(Saved data entries)
##############################
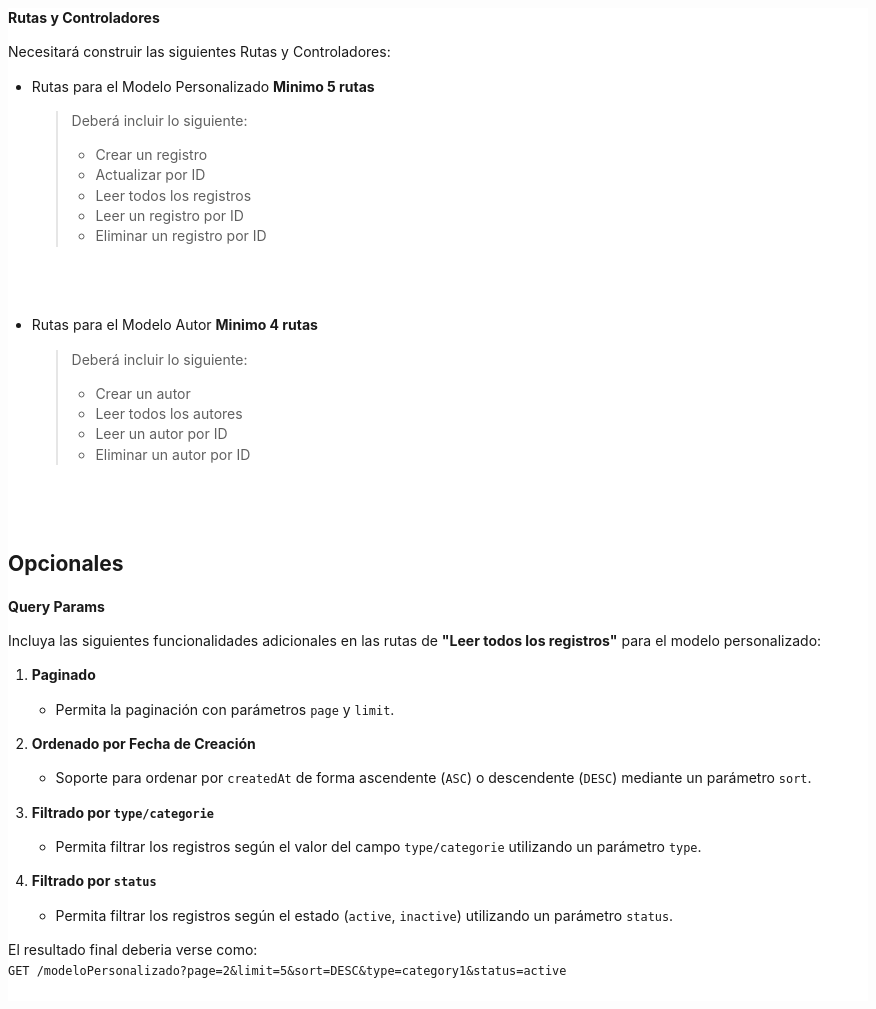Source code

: **Rutas y Controladores**

Necesitará construir las siguientes Rutas y Controladores:

- Rutas para el Modelo Personalizado **Minimo 5 rutas**
  <br/>

  > Deberá incluir lo siguiente:
  >
  > - Crear un registro
  > - Actualizar por ID
  > - Leer todos los registros
  > - Leer un registro por ID
  > - Eliminar un registro por ID

<br/>
<br/>

- Rutas para el Modelo Autor **Minimo 4 rutas**
  <br/>

  > Deberá incluir lo siguiente:
  >
  > - Crear un autor
  > - Leer todos los autores
  > - Leer un autor por ID
  > - Eliminar un autor por ID

<br/>
<br/>

## Opcionales

**Query Params**

Incluya las siguientes funcionalidades adicionales en las rutas de **"Leer todos los registros"** para el modelo personalizado:

1. **Paginado**

   - Permita la paginación con parámetros `page` y `limit`.

2. **Ordenado por Fecha de Creación**

   - Soporte para ordenar por `createdAt` de forma ascendente (`ASC`) o descendente (`DESC`) mediante un parámetro `sort`.

3. **Filtrado por `type/categorie`**

   - Permita filtrar los registros según el valor del campo `type/categorie` utilizando un parámetro `type`.

4. **Filtrado por `status`**
   - Permita filtrar los registros según el estado (`active`, `inactive`) utilizando un parámetro `status`.

El resultado final deberia verse como: <br/>
`GET /modeloPersonalizado?page=2&limit=5&sort=DESC&type=category1&status=active`
<br/>
<br/>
##############################
#### Task description:
Transcribe every entry word for word, excluding images.

#### Solution to the problem:
Source code

: **Rutas y Controladores**

Necesitará construir las siguientes Rutas y Controladores:

- Rutas para el Modelo Personalizado **Minimo 5 rutas**
  <br/>

  > Deberá incluir lo siguiente:
  >
  > - Crear un registro
  > - Actualizar por ID
  > - Leer todos los registros
  > - Leer un registro por ID
  > - Eliminar un registro por ID

<br/>
<br/>

- Rutas para el Modelo Autor **Minimo 4 rutas**
  <br/>

  > Deberá incluir lo siguiente:
  >
  > - Crear un autor
  > - Leer todos los autores
  > - Leer un autor por ID
  > - Eliminar un autor por ID

<br/>
<br/>

## Opcionales

**Query Params**

Incluya las siguientes funcionalidades adicionales en las rutas de **"Leer todos los registros"** para el modelo personalizado:

1. **Paginado**

   - Permita la paginación con parámetros `page` y `limit`.

2. **Ordenado por Fecha de Creación**

   - Soporte para ordenar por `createdAt` de forma ascendente (`ASC`) o descendente (`DESC`) mediante un parámetro `sort`.

3. **Filtrado por `type/categorie`**

   - Permita filtrar los registros según el valor del campo `type/categorie` utilizando un parámetro `type`.

4. **Filtrado por `status`**
   - Permita filtrar los registros según el estado (`active`, `inactive`) utilizando un parámetro `status`.

El resultado final deberia verse como: <br/>
`GET /modeloPersonalizado?page=2&limit=5&sort=DESC&type=category1&status=active`
<br/>
<br/>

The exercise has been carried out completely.